Bałam się dotknąć piekącego policzka by chodź trochę zminimalizować ból. Ten czas spędzony tutaj nauczył mnie żeby być posłuszną by przeżyć. Opuściłam głowę za co znów wymierzono mi policzek i tak zostałam. Dawno nie byłam uderzona bo nie było ze mną problemu. Siedziałam cicho w swojej celi i czekałam na jedzenie,lecz inaczej jest być uderzoną bez świadków a inaczej przy grupie mężczyzn. Gdy zobaczyłam uniesioną rękę Pana Karła czekałam na trzeci cios, który nie został wymierzony. Zatrzymał go Pan Cross, jak wcześniej usłyszałam. Nie chciałabym wdzięczna,nienawidziłam tego uczucia, lecz byłam.
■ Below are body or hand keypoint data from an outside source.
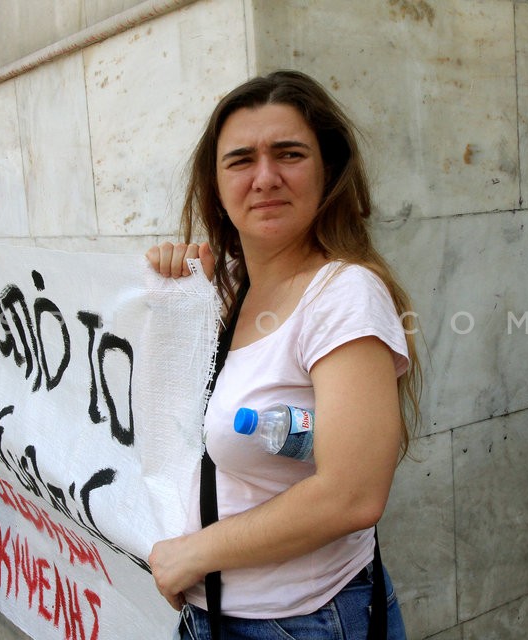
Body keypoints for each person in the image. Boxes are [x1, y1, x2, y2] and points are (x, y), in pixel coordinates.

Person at [146, 70, 421, 639]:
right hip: (213, 613)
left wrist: (194, 554)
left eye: (289, 153)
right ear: (216, 185)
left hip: (304, 624)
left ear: (328, 171)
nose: (265, 177)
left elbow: (352, 496)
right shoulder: (221, 291)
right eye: (241, 159)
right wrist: (166, 293)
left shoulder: (343, 295)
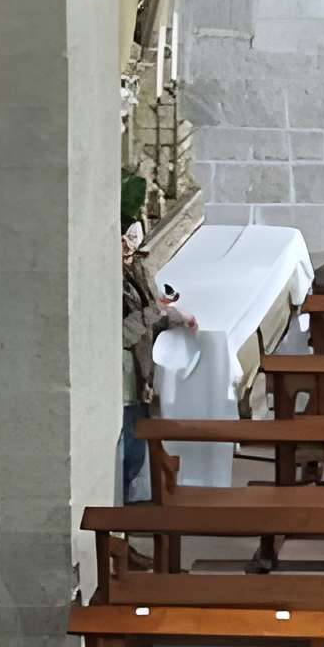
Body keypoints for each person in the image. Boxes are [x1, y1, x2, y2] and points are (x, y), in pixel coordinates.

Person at [120, 194, 195, 500]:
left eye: (132, 239)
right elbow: (122, 333)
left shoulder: (137, 271)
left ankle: (131, 501)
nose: (128, 246)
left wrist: (178, 317)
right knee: (129, 447)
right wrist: (157, 310)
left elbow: (152, 313)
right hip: (124, 374)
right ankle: (123, 507)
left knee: (138, 445)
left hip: (142, 373)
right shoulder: (107, 279)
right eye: (123, 239)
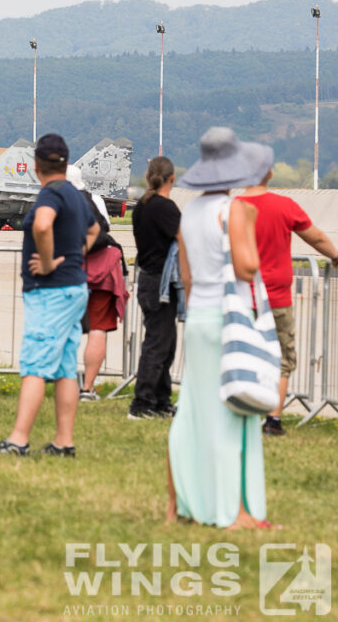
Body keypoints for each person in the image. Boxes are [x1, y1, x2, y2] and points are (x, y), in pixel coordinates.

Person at [167, 127, 275, 529]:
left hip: (198, 315)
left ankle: (184, 503)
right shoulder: (235, 210)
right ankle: (236, 510)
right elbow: (246, 266)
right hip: (227, 316)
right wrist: (248, 227)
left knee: (194, 411)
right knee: (233, 410)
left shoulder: (189, 212)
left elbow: (187, 275)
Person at [0, 134, 98, 457]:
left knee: (36, 364)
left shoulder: (50, 194)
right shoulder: (76, 195)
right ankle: (64, 441)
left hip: (50, 291)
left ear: (36, 166)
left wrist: (49, 262)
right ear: (65, 162)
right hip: (75, 287)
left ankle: (19, 439)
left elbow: (41, 225)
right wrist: (76, 254)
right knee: (65, 366)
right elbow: (94, 230)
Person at [237, 157, 338, 435]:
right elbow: (316, 238)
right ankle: (273, 419)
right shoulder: (284, 206)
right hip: (276, 297)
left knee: (241, 354)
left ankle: (239, 411)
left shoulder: (233, 207)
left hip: (241, 296)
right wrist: (335, 256)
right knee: (282, 358)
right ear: (269, 173)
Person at [67, 165, 127, 403]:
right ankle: (87, 389)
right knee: (98, 329)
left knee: (65, 329)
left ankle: (67, 384)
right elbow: (106, 230)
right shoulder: (95, 200)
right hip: (101, 273)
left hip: (69, 271)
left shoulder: (57, 201)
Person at [129, 157, 182, 419]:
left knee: (166, 342)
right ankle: (142, 402)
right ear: (172, 178)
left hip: (149, 278)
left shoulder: (142, 206)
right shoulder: (165, 207)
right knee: (158, 343)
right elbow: (184, 240)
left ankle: (161, 400)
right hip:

Nie wiem czy powstrzymałabym łzy za trzecim razem.

-Flood, wystarczy. -uśmiechnął się. Ten drań się Uśmiechnął!- Sądzę że zrozumiała. - Spojrzał się na mnie i obejrzał od góry do dołu. Cieszyłam się że miałam na sobie suknię do ziemi, zakrywającą moje sine ciało. Odwrócił się do grupy mężczyzn i wydał rozkaz. - Uśpić ją.

Któryś z osiłków przyłożył mi szmatkę do twarzy i ostatnią moją myślą było: Nienawidzę Mężczyzn.